Objectives Wheat straw directly returning to field before summer maize sowing is common practice in winter wheat–summer maize rotation system in North China Plain. Suitable nitrogen managements on maize in the system were studied from enzymatic activity and bacterial communities, aiming to deeper understanding on the mechanism in increasing yield and fertilizer efficiency.

Methods A field experiment was conducted consecutively for five years in Henan Academy of Agricultural Sciences. The treatments included zero fertilization (CK), mineral N application (the ratio of basal∶topdressing nitrogen was 1∶1, N), and whole wheat straw returned into field with mineral N separately applied in ratio of basal to topdressing of 1∶1 (SN1), 1∶1.5 (SN2) and 1∶2 (SN3). Soil samples were collected from topsoil (0–20 cm) at silking stage and harvesting stage of maize in 2016. The soil basic physicochemical properties were determined by conventional method, enzyme activities by fluorescence microplate enzyme assays, and soil bacterial community structures by PCR and Illumina Miseq high-throughput sequencing platform.

Results The three straw incorporation with N management treatments improved maize yield and nitrogen use efficiency. Compared with N treatment, SN1 treatment increased the yield by 9.98%. The nitrogen use efficiency of SN1 and SN2 treatments was 9.83 and 5.10 percentage points higher than that of N treatment, respectively. Compared with N treatment, the highest increase in soil total-N, NO₃^–-N, NH₄⁺-N, available P and available K contents at silking stage and harvesting stages were all in SN1; all the enzyme activities, except phosphatase at silking stage, were significantly enhanced in SN1 treatment; the diversity of bacterial community was significantly increased in SN1 at the silking stage. The dominant populations in the phylum and class levels were Proteobacteria, Actinomycetes and α-Proteobacteria, Actinomycetes, respectively. LEfSe analysis showed that the maximum LDA（linear discriminant analysis) value of individual SN treatments was α-Proteobacteria and γ-Proteobacteria at silking stage and harvesting stage, respectively; while that was Pcidobacteria at silking stage and Blastomonas at harvesting stage. Canonical correspondence analysis (CCA) showed that soil pH (P = 0.002), organic matter content (P = 0.004) at silking stage and soil pH (P = 0.03), nitrate N (P = 0.036), available K (P = 0.044) at the harvesting stage significantly affected bacterial community structure.

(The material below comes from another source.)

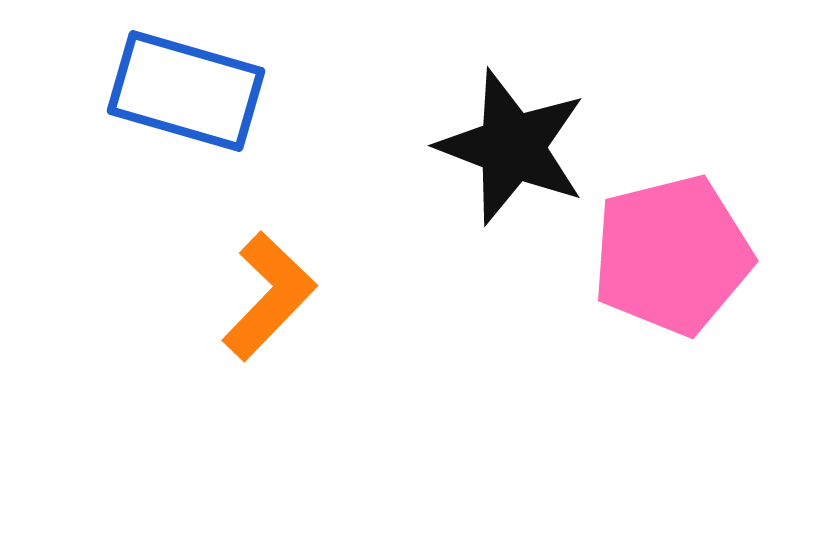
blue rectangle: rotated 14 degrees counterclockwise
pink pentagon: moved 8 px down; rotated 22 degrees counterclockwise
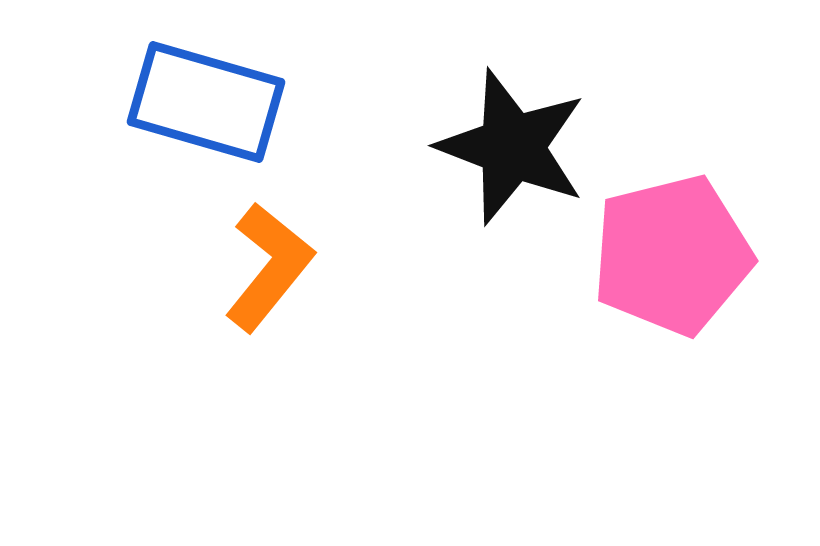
blue rectangle: moved 20 px right, 11 px down
orange L-shape: moved 29 px up; rotated 5 degrees counterclockwise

Conclusions Soil pH, organic carbon, nitrate nitrogen and available potassium contents are the main factors influencing the bacterial community structure. Under straw incorporation, the ratio of basal application to topdressing of nitrogen fertilizer significantly effects the soil enzymatic activities, the diversities and richness of bacterial community and the bacterial community structure. When the ratio of basal ∶topdressing N is 1∶1, the activities of most soil nutrients and enzymes, the relative abundance of α-Proteobacteria, Chloroflexi and TK10 (unclassified）will be increased significantly, which implies the fast decomposition of returned straws and the effective nutrition regulation by the formed organic matters, thereby the increase of maize yield and nitrogen use efficiency.